There is no way I will go back to spraying out stencils with regular garden hose pressure.


----------



## Paulie73 (Jul 24, 2009)

I got a cheap $78 one the other day. It is a bit quicker, and I feel a lot like Rambo holding the gun. I ended up cleaning the footpath as well.
But if you have a good hand gun on your hose itll do.
Some points.
You will save water because..
Its quicker
Its a hassle to plug everything in
At home printers....The wife will get you to clean everything
You will feel like blasting everything in your wake lol.


----------



## ASW21 (Aug 13, 2009)

The cheaper pressure washers are meant for using once or twice a month to clean your deck or car. If you are going to use it everyday for hours at a time as we do, it needs to be industrial strength and it's going to cost you $500 or more. We use MI-T-M's cold water electrical pressure washer. Grainger item number 1TDK4. Sells for about $550 and we use it everyday for at least 4 hours total in an 8 hour day. 1400 psi and we custom create our wand to be shorter than they usually are with quick tip options so you can get a more focused spray for cleaning and a wider spray when washing out stencils. You can remove the tips for a garden hose effect when degreasing which works well to remove all the suds. These type of units typically last us about 2-3 years and like I said we use them every day even though they are rated light duty (1-10hrs/week use recommended). 
For all pressure washer users, including those who have a Lowes or Home Depot brand cheapo right now, check the gallons per minute rating and then make sure you have ample water supply and that your hoses are the correct length. Don't leave them running with out pulling the trigger for long periods of time. Make sure you are not running HOT water if you are not supposed to be, and check the oil often. This may help you get a little more time out of your investments.


----------



## TshirtGuru (Jul 9, 2008)

ASW21 said:


> The cheaper pressure washers are meant for using once or twice a month to clean your deck or car. If you are going to use it everyday for hours at a time as we do, it needs to be industrial strength and it's going to cost you $500 or more. We use MI-T-M's cold water electrical pressure washer. Grainger item number 1TDK4. Sells for about $550 and we use it everyday for at least 4 hours total in an 8 hour day. 1400 psi and we custom create our wand to be shorter than they usually are with quick tip options so you can get a more focused spray for cleaning and a wider spray when washing out stencils. You can remove the tips for a garden hose effect when degreasing which works well to remove all the suds. These type of units typically last us about 2-3 years and like I said we use them every day even though they are rated light duty (1-10hrs/week use recommended).
> For all pressure washer users, including those who have a Lowes or Home Depot brand cheapo right now, check the gallons per minute rating and then make sure you have ample water supply and that your hoses are the correct length. Don't leave them running with out pulling the trigger for long periods of time. Make sure you are not running HOT water if you are not supposed to be, and check the oil often. This may help you get a little more time out of your investments.

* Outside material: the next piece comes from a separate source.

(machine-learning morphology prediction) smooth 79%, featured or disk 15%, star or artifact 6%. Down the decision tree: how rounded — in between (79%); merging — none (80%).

When I went to home depot the other day to shop for an industrial pressure washer, I was stuck with choosing from gas powered ones only. So I decided to just keep using the $99 cheapy one and keep exchanging it whenever it breaks.


----------



## BillyV (May 8, 2009)

Think of it this way, You get a new toy every month at no charge...

Actually I have had the same cheap pressure washer for a long time without issues... 

Maybe the next one will be the one for you?


----------



## ASW21 (Aug 13, 2009)

TshirtGuru said:


> When I went to home depot the other day to shop for an industrial pressure washer, I was stuck with choosing from gas powered ones only. So I decided to just keep using the $99 cheapy one and keep exchanging it whenever it breaks.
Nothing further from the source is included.